Scholz räumt erstmals Verantwortung für Ampel-Aus ein
Nur eins ist auch klar: Gelungene Führung wäre es gewesen, wenn SPD, Grüne und FDP nicht dauernd öffentlich gestritten hätten. Und die Pressekonferenzen mit Scholz waren auch kein Vergnügen. Sie haben sich angefühlt wie Nachsitzen. Im Wahlkampf jedoch hat das Scholzen keine Funktion mehr.
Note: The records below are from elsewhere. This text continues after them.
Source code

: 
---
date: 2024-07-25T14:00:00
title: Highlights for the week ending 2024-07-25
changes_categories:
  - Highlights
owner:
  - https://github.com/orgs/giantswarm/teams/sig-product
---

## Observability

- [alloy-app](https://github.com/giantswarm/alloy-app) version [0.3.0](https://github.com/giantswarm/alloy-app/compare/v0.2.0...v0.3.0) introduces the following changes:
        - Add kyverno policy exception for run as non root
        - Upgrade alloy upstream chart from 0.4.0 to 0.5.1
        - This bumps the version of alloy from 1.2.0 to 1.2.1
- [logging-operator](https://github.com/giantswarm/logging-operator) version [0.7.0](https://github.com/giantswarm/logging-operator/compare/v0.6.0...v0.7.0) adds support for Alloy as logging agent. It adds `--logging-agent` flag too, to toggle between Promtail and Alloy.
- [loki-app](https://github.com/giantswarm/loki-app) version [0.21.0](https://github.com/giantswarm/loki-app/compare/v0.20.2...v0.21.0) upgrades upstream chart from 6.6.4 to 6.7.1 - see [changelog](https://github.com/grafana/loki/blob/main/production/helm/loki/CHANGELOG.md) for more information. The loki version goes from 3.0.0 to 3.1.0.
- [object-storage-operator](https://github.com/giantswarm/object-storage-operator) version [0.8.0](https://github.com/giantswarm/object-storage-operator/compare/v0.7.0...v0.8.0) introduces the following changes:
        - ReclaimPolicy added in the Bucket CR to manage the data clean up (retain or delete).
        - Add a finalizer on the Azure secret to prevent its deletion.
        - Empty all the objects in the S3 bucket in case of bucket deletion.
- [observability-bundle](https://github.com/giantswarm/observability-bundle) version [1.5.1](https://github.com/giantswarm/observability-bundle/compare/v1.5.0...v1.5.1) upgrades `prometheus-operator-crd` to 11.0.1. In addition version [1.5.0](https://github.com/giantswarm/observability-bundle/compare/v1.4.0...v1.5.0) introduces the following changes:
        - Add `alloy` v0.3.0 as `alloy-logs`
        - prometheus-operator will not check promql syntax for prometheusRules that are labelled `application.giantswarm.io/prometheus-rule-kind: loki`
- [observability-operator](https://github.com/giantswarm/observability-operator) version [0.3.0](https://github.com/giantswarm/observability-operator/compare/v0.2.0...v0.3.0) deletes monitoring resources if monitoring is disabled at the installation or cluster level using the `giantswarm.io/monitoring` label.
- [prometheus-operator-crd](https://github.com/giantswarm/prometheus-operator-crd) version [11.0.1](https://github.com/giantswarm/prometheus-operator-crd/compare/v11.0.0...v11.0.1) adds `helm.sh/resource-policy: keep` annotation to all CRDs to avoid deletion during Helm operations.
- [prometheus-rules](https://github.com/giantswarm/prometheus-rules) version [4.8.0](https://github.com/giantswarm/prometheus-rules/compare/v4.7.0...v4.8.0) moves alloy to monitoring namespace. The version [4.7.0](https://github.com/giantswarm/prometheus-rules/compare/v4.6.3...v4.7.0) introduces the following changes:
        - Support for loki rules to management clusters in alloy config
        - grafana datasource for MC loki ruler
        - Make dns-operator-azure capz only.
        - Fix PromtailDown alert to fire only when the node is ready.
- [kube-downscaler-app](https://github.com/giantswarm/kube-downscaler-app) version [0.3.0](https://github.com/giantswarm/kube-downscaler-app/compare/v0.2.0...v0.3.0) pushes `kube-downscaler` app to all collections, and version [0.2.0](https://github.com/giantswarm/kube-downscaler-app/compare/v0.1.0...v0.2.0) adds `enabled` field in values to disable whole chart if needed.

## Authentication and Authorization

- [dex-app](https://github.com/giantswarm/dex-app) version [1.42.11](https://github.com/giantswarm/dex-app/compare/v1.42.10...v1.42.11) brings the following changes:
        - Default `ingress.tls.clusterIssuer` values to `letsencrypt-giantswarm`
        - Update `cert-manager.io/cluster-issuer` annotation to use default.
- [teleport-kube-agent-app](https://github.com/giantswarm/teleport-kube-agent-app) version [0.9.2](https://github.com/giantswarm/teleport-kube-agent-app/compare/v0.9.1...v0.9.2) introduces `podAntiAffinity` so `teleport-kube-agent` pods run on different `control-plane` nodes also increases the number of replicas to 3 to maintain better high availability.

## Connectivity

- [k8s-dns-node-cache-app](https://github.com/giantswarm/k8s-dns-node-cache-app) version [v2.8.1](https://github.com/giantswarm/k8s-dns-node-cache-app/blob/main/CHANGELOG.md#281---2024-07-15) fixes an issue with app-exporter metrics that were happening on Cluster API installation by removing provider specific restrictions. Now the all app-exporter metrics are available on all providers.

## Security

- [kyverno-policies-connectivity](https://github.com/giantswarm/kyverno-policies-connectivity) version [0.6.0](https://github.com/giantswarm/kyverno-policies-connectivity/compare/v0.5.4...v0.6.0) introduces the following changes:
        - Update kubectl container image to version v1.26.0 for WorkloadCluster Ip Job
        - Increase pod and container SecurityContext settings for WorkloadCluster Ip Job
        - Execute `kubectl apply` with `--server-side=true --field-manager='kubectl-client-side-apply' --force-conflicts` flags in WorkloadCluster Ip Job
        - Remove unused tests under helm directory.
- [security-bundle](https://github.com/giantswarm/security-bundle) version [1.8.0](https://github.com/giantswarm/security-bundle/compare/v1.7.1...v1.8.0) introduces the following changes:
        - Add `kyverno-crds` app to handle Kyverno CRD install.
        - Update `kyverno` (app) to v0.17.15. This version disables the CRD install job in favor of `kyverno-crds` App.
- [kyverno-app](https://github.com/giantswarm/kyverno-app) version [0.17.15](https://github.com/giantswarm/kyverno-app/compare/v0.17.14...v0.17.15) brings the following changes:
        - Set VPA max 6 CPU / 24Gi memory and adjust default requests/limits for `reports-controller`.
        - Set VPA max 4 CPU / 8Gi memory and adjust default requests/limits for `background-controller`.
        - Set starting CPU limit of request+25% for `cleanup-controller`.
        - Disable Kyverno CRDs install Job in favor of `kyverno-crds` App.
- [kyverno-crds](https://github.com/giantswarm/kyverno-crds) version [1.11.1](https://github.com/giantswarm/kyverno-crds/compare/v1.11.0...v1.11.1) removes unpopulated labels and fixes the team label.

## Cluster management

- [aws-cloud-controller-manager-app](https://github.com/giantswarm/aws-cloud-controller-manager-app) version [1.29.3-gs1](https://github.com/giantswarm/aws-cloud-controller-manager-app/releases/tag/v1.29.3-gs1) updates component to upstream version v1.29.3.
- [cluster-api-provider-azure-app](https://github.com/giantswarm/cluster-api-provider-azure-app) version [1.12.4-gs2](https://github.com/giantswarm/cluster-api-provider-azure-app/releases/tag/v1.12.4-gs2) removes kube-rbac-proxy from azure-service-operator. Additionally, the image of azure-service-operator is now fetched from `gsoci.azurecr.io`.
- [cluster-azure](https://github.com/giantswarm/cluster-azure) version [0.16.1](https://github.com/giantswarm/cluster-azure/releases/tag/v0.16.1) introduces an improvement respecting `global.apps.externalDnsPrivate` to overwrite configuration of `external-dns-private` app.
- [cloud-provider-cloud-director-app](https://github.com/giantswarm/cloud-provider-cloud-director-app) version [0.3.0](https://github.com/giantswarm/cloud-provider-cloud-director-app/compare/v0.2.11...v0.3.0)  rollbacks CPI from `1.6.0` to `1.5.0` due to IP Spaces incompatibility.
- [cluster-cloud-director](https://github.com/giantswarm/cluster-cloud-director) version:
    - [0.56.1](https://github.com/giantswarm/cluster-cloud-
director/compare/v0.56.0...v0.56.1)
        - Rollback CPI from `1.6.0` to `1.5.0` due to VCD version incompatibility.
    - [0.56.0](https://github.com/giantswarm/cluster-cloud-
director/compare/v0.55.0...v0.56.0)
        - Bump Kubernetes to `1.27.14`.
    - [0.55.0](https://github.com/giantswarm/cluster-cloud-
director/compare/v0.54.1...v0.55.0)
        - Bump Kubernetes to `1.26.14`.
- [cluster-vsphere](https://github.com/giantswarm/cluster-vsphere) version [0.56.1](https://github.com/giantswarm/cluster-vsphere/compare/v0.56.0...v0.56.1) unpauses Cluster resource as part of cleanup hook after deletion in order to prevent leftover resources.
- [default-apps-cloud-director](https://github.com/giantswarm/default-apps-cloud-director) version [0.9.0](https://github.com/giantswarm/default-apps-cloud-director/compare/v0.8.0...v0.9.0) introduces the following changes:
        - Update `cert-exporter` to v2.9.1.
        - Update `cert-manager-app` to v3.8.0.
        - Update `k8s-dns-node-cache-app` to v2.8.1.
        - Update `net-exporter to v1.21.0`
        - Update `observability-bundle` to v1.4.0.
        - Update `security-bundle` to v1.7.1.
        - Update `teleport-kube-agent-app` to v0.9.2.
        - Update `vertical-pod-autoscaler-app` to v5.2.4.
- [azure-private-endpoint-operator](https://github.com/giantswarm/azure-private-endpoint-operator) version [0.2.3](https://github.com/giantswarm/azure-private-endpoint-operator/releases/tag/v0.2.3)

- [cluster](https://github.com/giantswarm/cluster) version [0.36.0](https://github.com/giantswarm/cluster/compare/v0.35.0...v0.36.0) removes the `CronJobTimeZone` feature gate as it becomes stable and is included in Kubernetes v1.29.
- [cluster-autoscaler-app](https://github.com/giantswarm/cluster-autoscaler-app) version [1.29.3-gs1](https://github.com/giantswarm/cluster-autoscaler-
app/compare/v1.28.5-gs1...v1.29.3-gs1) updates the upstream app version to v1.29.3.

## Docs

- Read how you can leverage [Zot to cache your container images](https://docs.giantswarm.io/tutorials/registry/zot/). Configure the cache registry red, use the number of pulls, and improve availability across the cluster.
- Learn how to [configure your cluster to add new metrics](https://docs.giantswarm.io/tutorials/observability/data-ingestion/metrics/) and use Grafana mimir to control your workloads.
Der Kanzler braucht jetzt ein möglichst breites Publikum.
Auch das ließ vermutlich manchen im Plenarsaal aufhören: Scholz räumte in seiner Erklärung erstmals öffentlich ein, er habe seinen Teil zum Ampel-Aus beigetragen. "Ich habe auch für mich die Konsequenz gezogen: Öffentlicher Streit darf nie wieder die Erfolge der Regierung überlagern. Dafür werde ich sorgen; mit den Konsequenzen, die das dann haben kann." Bislang hatte er stets FDP-Chef Christian Lindner als Alleinschuldigen für den Bruch der Koalition dargestellt. Regieren funktioniere nicht, indem man nur mit der Faust auf den Tisch haue oder alle anderen zu Gegner erkläre, sagt Scholz an anderer Stelle. Während seiner Rede haut er dennoch mehrmals mit der Handkante auf das Rednerpult. Aber das kommt besser rüber als Scholzen.